> **REQUIRED ACTION**: Each line from the one that has "List each element's" through the final line of the listing is to be written out exactly, and no other line is.

> **ENTRIES SUPPLIED**:
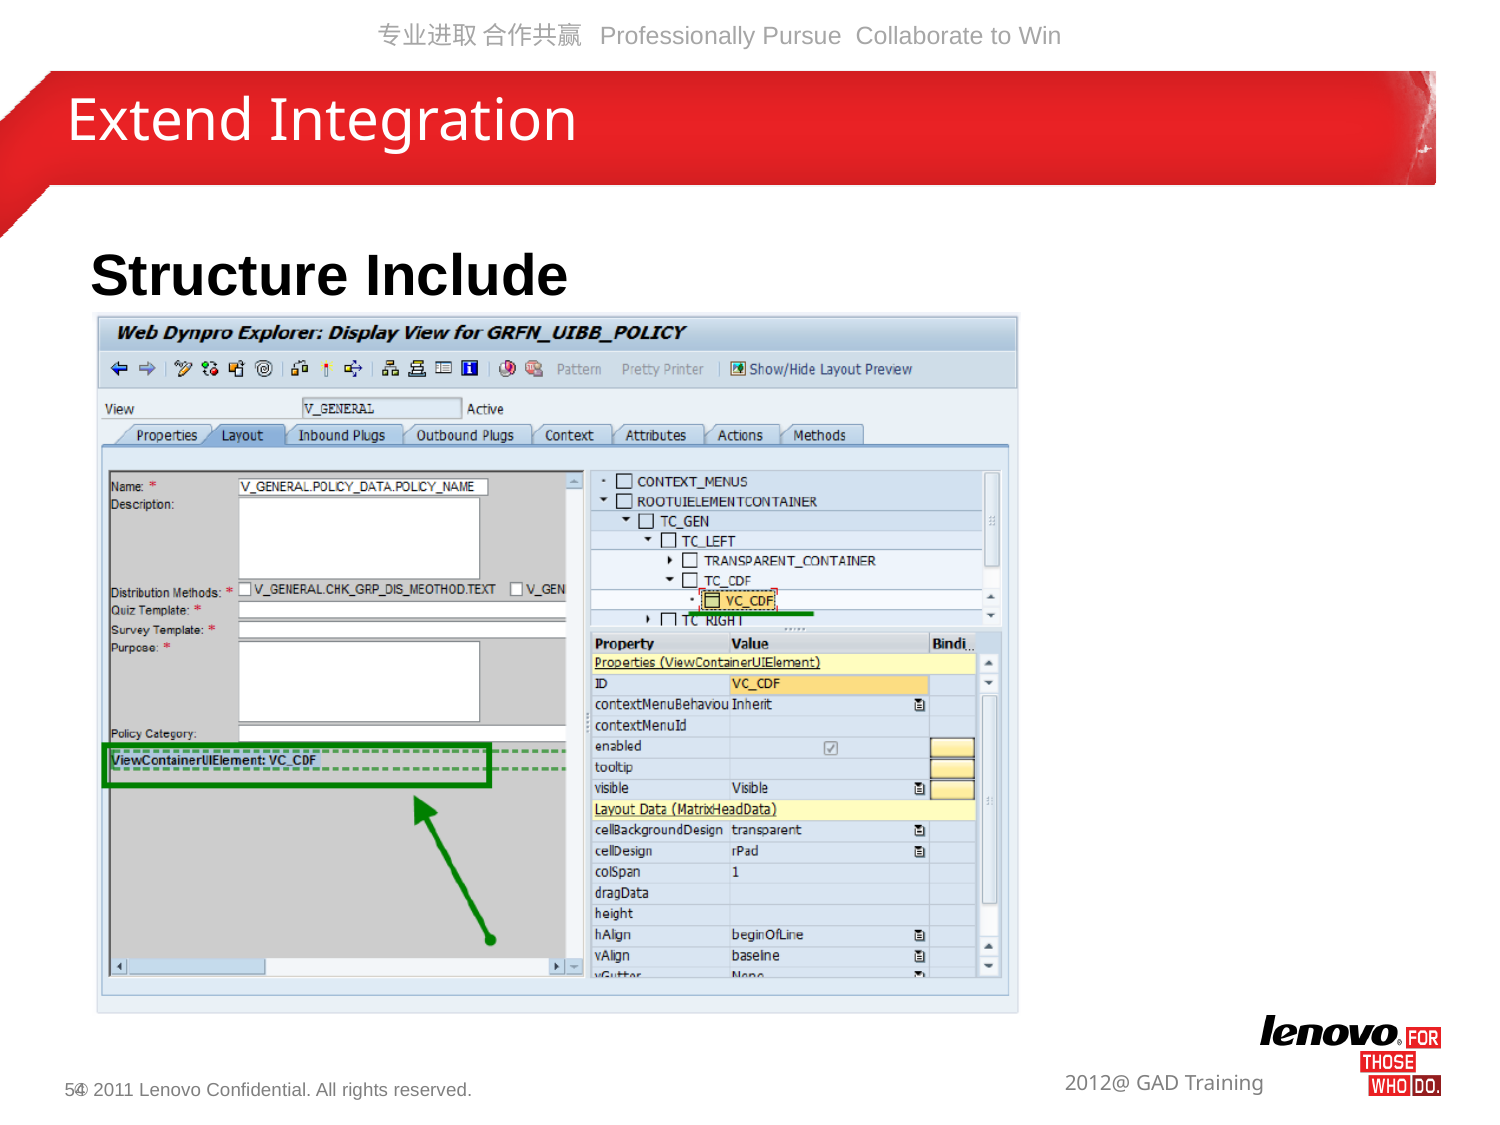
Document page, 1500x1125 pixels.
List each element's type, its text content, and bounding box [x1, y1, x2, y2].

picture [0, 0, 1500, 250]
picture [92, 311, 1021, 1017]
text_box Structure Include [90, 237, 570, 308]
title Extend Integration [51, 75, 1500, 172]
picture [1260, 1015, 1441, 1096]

> **TASK RESPONSE**:
List each element's type, its text content, and bounding box [x1, y1, x2, y2].

picture [0, 0, 1500, 250]
picture [92, 311, 1021, 1017]
text_box Structure Include [90, 237, 570, 308]
title Extend Integration [51, 75, 1500, 172]
picture [1260, 1015, 1441, 1096]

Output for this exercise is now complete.